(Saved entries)
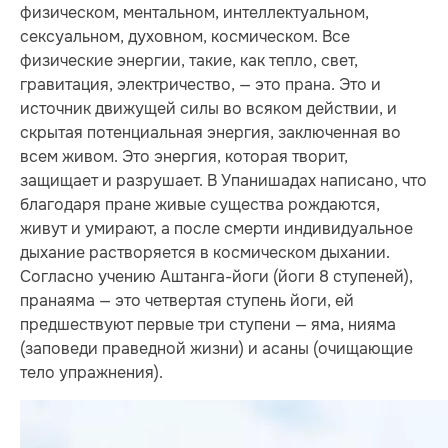
физическом, ментальном, интеллектуальном,
сексуальном, духовном, космическом. Все
физические энергии, такие, как тепло, свет,
гравитация, электричество, — это прана. Это и
источник движущей силы во всяком действии, и
скрытая потенциальная энергия, заключенная во
всем живом. Это энергия, которая творит,
защищает и разрушает. В Упанишадах написано, что
благодаря пране живые существа рождаются,
живут и умирают, а после смерти индивидуальное
дыхание растворяется в космическом дыхании.
Согласно учению Аштанга-йоги (йоги 8 ступеней),
пранаяма — это четвертая ступень йоги, ей
предшествуют первые три ступени — яма, нияма
(заповеди праведной жизни) и асаны (очищающие
тело упражнения).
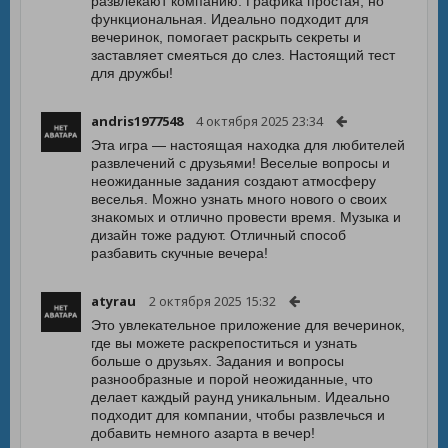
развлекают компанию. Графика простая, но
функциональная. Идеально подходит для
вечеринок, помогает раскрыть секреты и
заставляет смеяться до слез. Настоящий тест
для дружбы!
andris1977548
4 октября 2025 23:34
Эта игра — настоящая находка для любителей
развлечений с друзьями! Веселые вопросы и
неожиданные задания создают атмосферу
веселья. Можно узнать много нового о своих
знакомых и отлично провести время. Музыка и
дизайн тоже радуют. Отличный способ
разбавить скучные вечера!
atyrau
2 октября 2025 15:32
Это увлекательное приложение для вечеринок,
где вы можете раскрепоститься и узнать
больше о друзьях. Задания и вопросы
разнообразные и порой неожиданные, что
делает каждый раунд уникальным. Идеально
подходит для компании, чтобы развлечься и
добавить немного азарта в вечер!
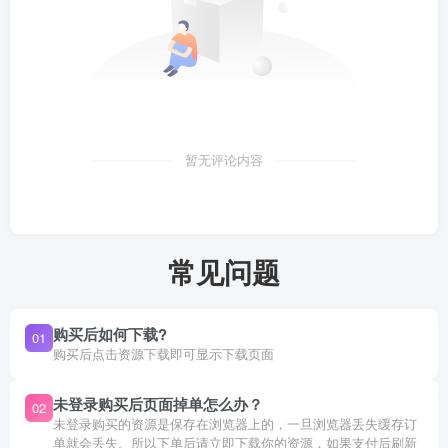
暂无评论内容
常见问题
购买后如何下载?
01
购买后点击资源下载即可显示下载页面
未登录购买后页面掉单怎么办？
02
未登录购买的资源是保存在浏览器上的，一旦浏览器丢失缓存订
单就会丢失。所以下单后请立即下载你的资源，如果支付后刷新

* **Exercise requirements**: Leave out the images and write out the lines above exactly, from the one with "(заповеди праведной жизни) и асаны (очищающие" up to and including the one with "больше о друзьях. Задания и вопросы".

* **Task result**:
(заповеди праведной жизни) и асаны (очищающие
тело упражнения).
развлекают компанию. Графика простая, но
функциональная. Идеально подходит для
вечеринок, помогает раскрыть секреты и
заставляет смеяться до слез. Настоящий тест
для дружбы!
andris1977548
4 октября 2025 23:34
Эта игра — настоящая находка для любителей
развлечений с друзьями! Веселые вопросы и
неожиданные задания создают атмосферу
веселья. Можно узнать много нового о своих
знакомых и отлично провести время. Музыка и
дизайн тоже радуют. Отличный способ
разбавить скучные вечера!
atyrau
2 октября 2025 15:32
Это увлекательное приложение для вечеринок,
где вы можете раскрепоститься и узнать
больше о друзьях. Задания и вопросы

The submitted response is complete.